2) Does name[i] decompose/translate into char* when we pass it as an argument for %s?Is it same as passing &name[i][0],which is the address of the first character of each name we enter?Is it why it works?
#include<stdio.h>
#include<string.h>
int main(void)
{
char list[3][10];
int i;
printf("Enter the three names \n");
for(i=0;i<=2;i++)
scanf("%s",&list[i]); //Why this works?
//scanf("%s",list[i]); //Does it decompose into char* type?

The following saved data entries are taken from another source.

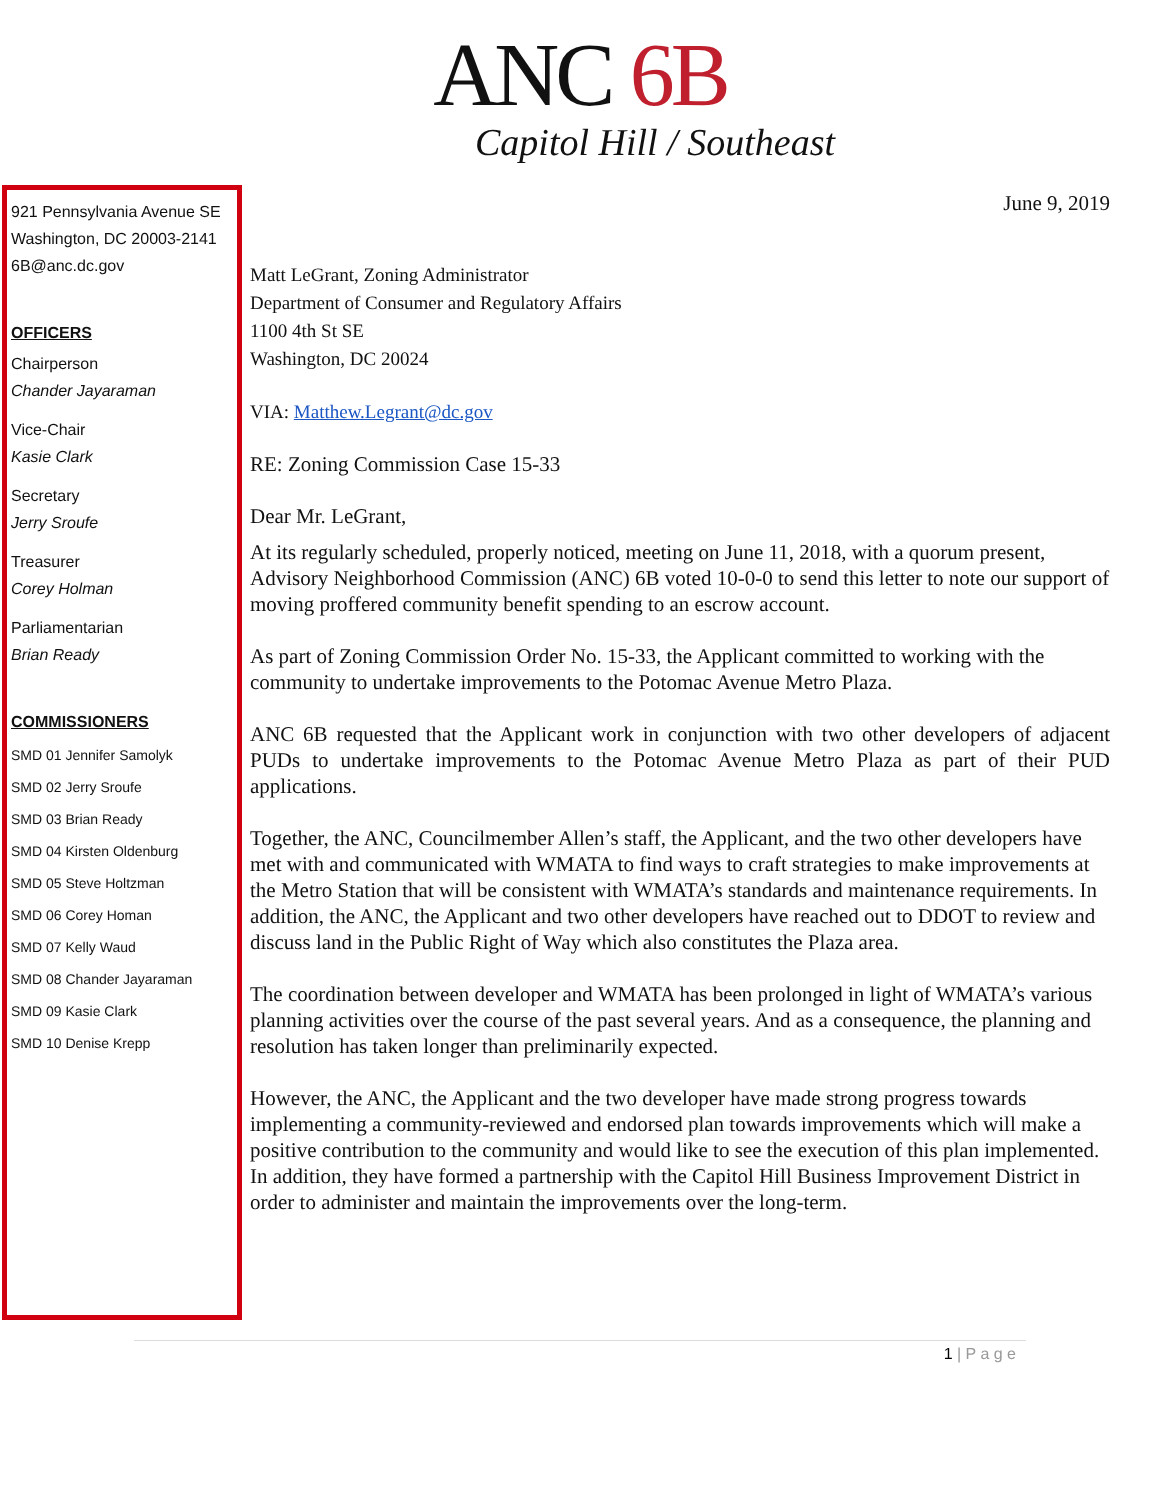ANC 6B
Capitol Hill / Southeast
921 Pennsylvania Avenue SE
Washington, DC 20003-2141
6B@anc.dc.gov
OFFICERS
Chairperson
Chander Jayaraman
Vice-Chair
Kasie Clark
Secretary
Jerry Sroufe
Treasurer
Corey Holman
Parliamentarian
Brian Ready
COMMISSIONERS
SMD 01 Jennifer Samolyk
SMD 02 Jerry Sroufe
SMD 03 Brian Ready
SMD 04 Kirsten Oldenburg
SMD 05 Steve Holtzman
SMD 06 Corey Homan
SMD 07 Kelly Waud
SMD 08 Chander Jayaraman
SMD 09 Kasie Clark
SMD 10 Denise Krepp
June 9, 2019
Matt LeGrant, Zoning Administrator
Department of Consumer and Regulatory Affairs
1100 4th St SE
Washington, DC 20024
VIA: Matthew.Legrant@dc.gov
RE: Zoning Commission Case 15-33
Dear Mr. LeGrant,
At its regularly scheduled, properly noticed, meeting on June 11, 2018, with a quorum present, Advisory Neighborhood Commission (ANC) 6B voted 10-0-0 to send this letter to note our support of moving proffered community benefit spending to an escrow account.
As part of Zoning Commission Order No. 15-33, the Applicant committed to working with the community to undertake improvements to the Potomac Avenue Metro Plaza.
ANC 6B requested that the Applicant work in conjunction with two other developers of adjacent PUDs to undertake improvements to the Potomac Avenue Metro Plaza as part of their PUD applications.
Together, the ANC, Councilmember Allen’s staff, the Applicant, and the two other developers have met with and communicated with WMATA to find ways to craft strategies to make improvements at the Metro Station that will be consistent with WMATA’s standards and maintenance requirements. In addition, the ANC, the Applicant and two other developers have reached out to DDOT to review and discuss land in the Public Right of Way which also constitutes the Plaza area.
The coordination between developer and WMATA has been prolonged in light of WMATA’s various planning activities over the course of the past several years. And as a consequence, the planning and resolution has taken longer than preliminarily expected.
However, the ANC, the Applicant and the two developer have made strong progress towards implementing a community-reviewed and endorsed plan towards improvements which will make a positive contribution to the community and would like to see the execution of this plan implemented. In addition, they have formed a partnership with the Capitol Hill Business Improvement District in order to administer and maintain the improvements over the long-term.
1 | P a g e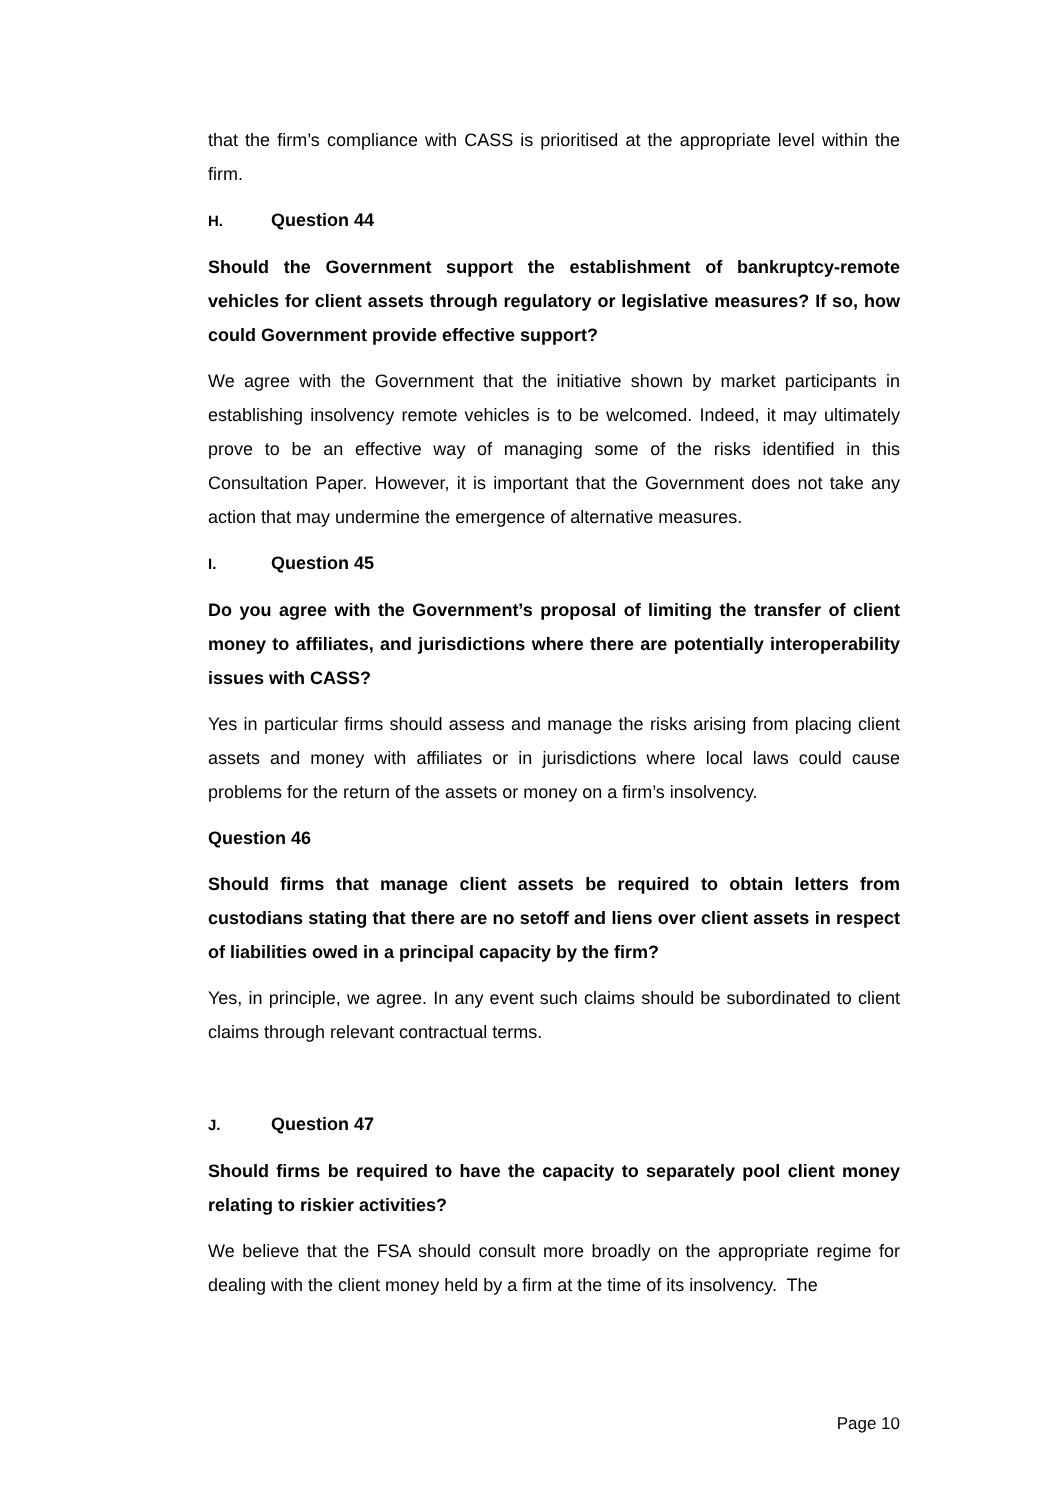that the firm’s compliance with CASS is prioritised at the appropriate level within the firm.
H. Question 44
Should the Government support the establishment of bankruptcy-remote vehicles for client assets through regulatory or legislative measures? If so, how could Government provide effective support?
We agree with the Government that the initiative shown by market participants in establishing insolvency remote vehicles is to be welcomed. Indeed, it may ultimately prove to be an effective way of managing some of the risks identified in this Consultation Paper. However, it is important that the Government does not take any action that may undermine the emergence of alternative measures.
I. Question 45
Do you agree with the Government’s proposal of limiting the transfer of client money to affiliates, and jurisdictions where there are potentially interoperability issues with CASS?
Yes in particular firms should assess and manage the risks arising from placing client assets and money with affiliates or in jurisdictions where local laws could cause problems for the return of the assets or money on a firm’s insolvency.
Question 46
Should firms that manage client assets be required to obtain letters from custodians stating that there are no setoff and liens over client assets in respect of liabilities owed in a principal capacity by the firm?
Yes, in principle, we agree. In any event such claims should be subordinated to client claims through relevant contractual terms.
J. Question 47
Should firms be required to have the capacity to separately pool client money relating to riskier activities?
We believe that the FSA should consult more broadly on the appropriate regime for dealing with the client money held by a firm at the time of its insolvency. The
Page 10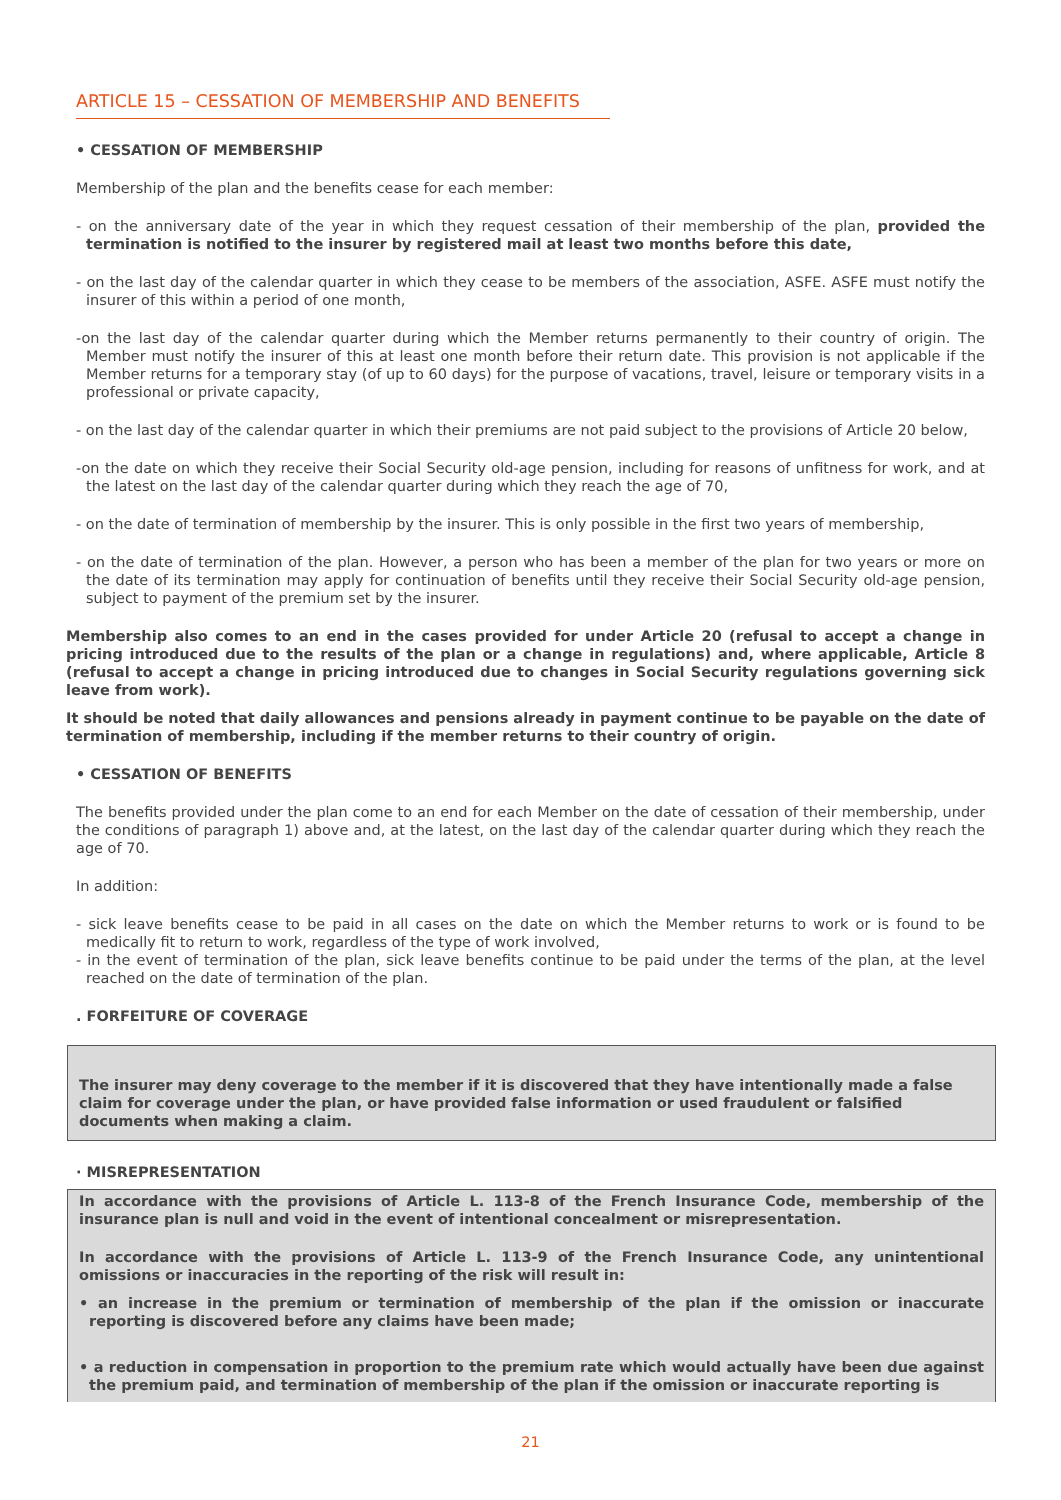ARTICLE 15 – CESSATION OF MEMBERSHIP AND BENEFITS
• CESSATION OF MEMBERSHIP
Membership of the plan and the benefits cease for each member:
- on the anniversary date of the year in which they request cessation of their membership of the plan, provided the termination is notified to the insurer by registered mail at least two months before this date,
- on the last day of the calendar quarter in which they cease to be members of the association, ASFE. ASFE must notify the insurer of this within a period of one month,
-on the last day of the calendar quarter during which the Member returns permanently to their country of origin. The Member must notify the insurer of this at least one month before their return date. This provision is not applicable if the Member returns for a temporary stay (of up to 60 days) for the purpose of vacations, travel, leisure or temporary visits in a professional or private capacity,
- on the last day of the calendar quarter in which their premiums are not paid subject to the provisions of Article 20 below,
-on the date on which they receive their Social Security old-age pension, including for reasons of unfitness for work, and at the latest on the last day of the calendar quarter during which they reach the age of 70,
- on the date of termination of membership by the insurer. This is only possible in the first two years of membership,
- on the date of termination of the plan. However, a person who has been a member of the plan for two years or more on the date of its termination may apply for continuation of benefits until they receive their Social Security old-age pension, subject to payment of the premium set by the insurer.
Membership also comes to an end in the cases provided for under Article 20 (refusal to accept a change in pricing introduced due to the results of the plan or a change in regulations) and, where applicable, Article 8 (refusal to accept a change in pricing introduced due to changes in Social Security regulations governing sick leave from work).
It should be noted that daily allowances and pensions already in payment continue to be payable on the date of termination of membership, including if the member returns to their country of origin.
• CESSATION OF BENEFITS
The benefits provided under the plan come to an end for each Member on the date of cessation of their membership, under the conditions of paragraph 1) above and, at the latest, on the last day of the calendar quarter during which they reach the age of 70.
In addition:
- sick leave benefits cease to be paid in all cases on the date on which the Member returns to work or is found to be medically fit to return to work, regardless of the type of work involved,
- in the event of termination of the plan, sick leave benefits continue to be paid under the terms of the plan, at the level reached on the date of termination of the plan.
. FORFEITURE OF COVERAGE
The insurer may deny coverage to the member if it is discovered that they have intentionally made a false claim for coverage under the plan, or have provided false information or used fraudulent or falsified documents when making a claim.
· MISREPRESENTATION
In accordance with the provisions of Article L. 113-8 of the French Insurance Code, membership of the insurance plan is null and void in the event of intentional concealment or misrepresentation.
In accordance with the provisions of Article L. 113-9 of the French Insurance Code, any unintentional omissions or inaccuracies in the reporting of the risk will result in:
• an increase in the premium or termination of membership of the plan if the omission or inaccurate reporting is discovered before any claims have been made;
• a reduction in compensation in proportion to the premium rate which would actually have been due against the premium paid, and termination of membership of the plan if the omission or inaccurate reporting is
21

//scanf("%s",&list[i][0]);
for(i=0;i<=2;i++)
printf("%s\n",list+i); //All of these printf() work as well
//printf("%s\n",list[i]);
//printf("%s\n",&list[i][0]);
}
list[i] is a char[10], and undergoes array-to-pointer conversion when passed as an argument, so in that place, it is completely equivalent to &list[i][0].
&list[i] is a char(*)[10] and as such an invalid argument for the %s conversion specifier in printf or scanf, invoking undefined behaviour.
However, since the first byte in list[i] has the same address as the array list[i], usually it works(1), since printf and scanf don't know about the types of their arguments and interpret them according to the format string.
(1) It will fail if the representation of a char* is different from that of a char(*)[10]. That would be uncommon, but is possible.